I realized at the time it was the best interview I'd ever had in my 30 years in journalism -- someone who was being completely honest, opening his heart and his guts, making sure that I understood his point.
As a reporter, I've always favored the conversational interview technique, rather than the firing questions technique. So Mark and I had a long conversation. And he blew me away.
He was excited about the book. He felt it was his legacy. He felt he'd been given a big opportunity to say something. That it was a wonderful coincidence that my opportunity and his opportunity collided.
I dedicated the book to him and made plans to send him an early bound galley. I didn't tell him about the dedication, I wanted it to be a surprise.
I couldn't wait for him to see it. Couldn't wait to unveil the big surprise.
And then my sister sent me a simple text today: "Mark H. died yesterday."
I won't insult him further by saying he's "up there" somewhere, seeing all this play out and appreciating the role he played.
But if I've learned anything, it's this: Journalism is a funny thing.
A bunch of barely qualified talking heads on TV can inflame a nation about a woman (one of thousands every year) who may or may not have killed her child. Where people running for president of the United States can't get their simple facts right, but no one seems to think it matters and no one holds their feet to the fire on it.
Where if something can't be said in 146 characters, it's not really worth listening to.
It's not a world where many people will pay attention to the thoughts, given over a two-hour interview, of a dying man musing on the nature of god, an afterlife, and humanity in general.
Mark scoffed when I said what he was doing was noble. He said noble had nothing to do with it. There was nothing courageous about it. But this was all he had. There was nothing left. And he wanted to go out of this world being understood.

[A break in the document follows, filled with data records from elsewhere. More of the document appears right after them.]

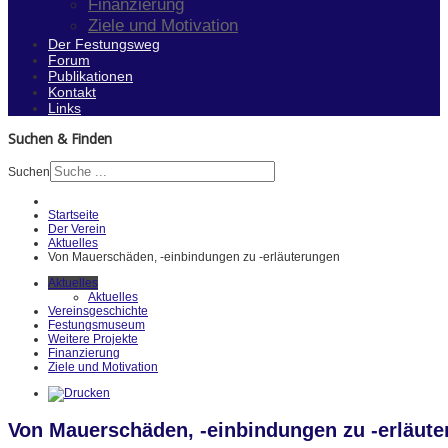
Finanzierung
Ziele und Motivation
Der Festungsweg
Forum
Publikationen
Kontakt
Links
Suchen & Finden
Suchen
Startseite
Der Verein
Aktuelles
Von Mauerschäden, -einbindungen zu -erläuterungen
Aktuelles
Aktuelles
Vereinsgeschichte
Festungsmuseum
Weitere Projekte
Finanzierung
Ziele und Motivation
Von Mauerschäden, -einbindungen zu -erläut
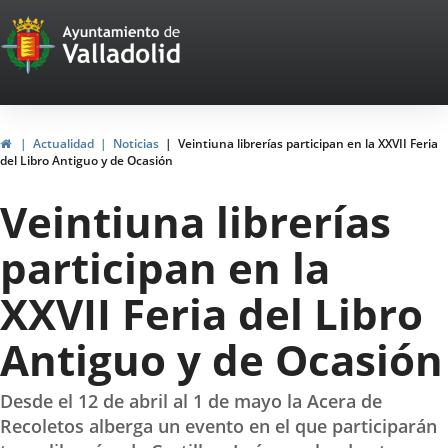
Portal
Saltar al contenido
Web
del
Ayuntamiento
Inicio
Actualidad
Noticias
Veintiuna librerías participan en la XXVII Feria
del Libro Antiguo y de Ocasión
de
Veintiuna librerías
Valladolid
participan en la
XXVII Feria del Libro
Antiguo y de Ocasión
Desde el 12 de abril al 1 de mayo la Acera de
Recoletos alberga un evento en el que participarán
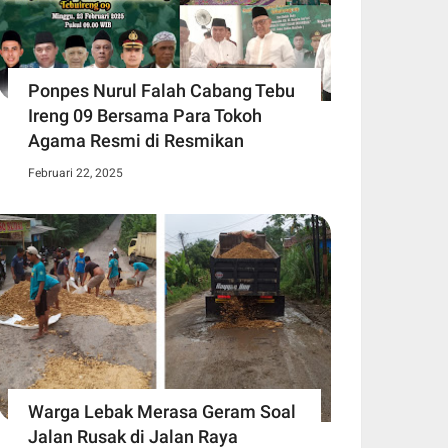
Ponpes Nurul Falah Cabang Tebu
Ireng 09 Bersama Para Tokoh
Agama Resmi di Resmikan
Februari 22, 2025
Warga Lebak Merasa Geram Soal
Jalan Rusak di Jalan Raya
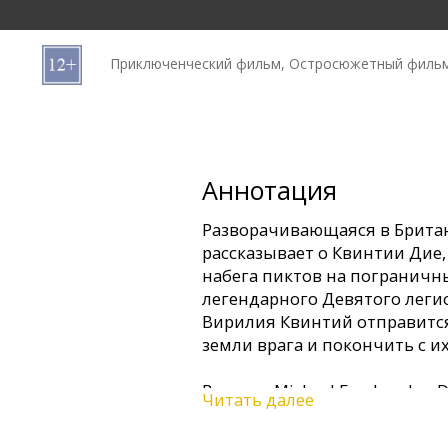
Кинозакуски
Приключенческий фильм, Остросюжетный фильм
B2B
Клуб
Аннотация
Разворачивающаяся в Британ
рассказывает о Квинтии Дие
набега пиктов на пограничны
легендарного Девятого леги
Вирилия Квинтий отправится 
земли врага и покончить с и
В ролях: Michael Fassbender, 
Читать далее
Clarke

He didn't know me that well. We'd had one long, beer-fueled night talking a few years ago. Some back and forths on Facebook since.
But he knew I'm a journalist, so he trusted me to get it said.
I hope I did him justice.
And if any of us need a reminder about what journalism is -- I know I do these days -- that is it.

1 comment:

  1. The relationship between journalist and interview subject is so often portrayed as an adversarial one, but the most insightful stories usually result from the trusting relationship you describe: when the person being interviewed feels secure enough to share deep feelings and bits of themselves they know others may not be comfortable with, and the journalist feels the obligation to present a truthful portrait even if it's not what the editor or the readers expected. This must have been a tough interview, Mo. I'm sure you did justice and honor to Mark in your book.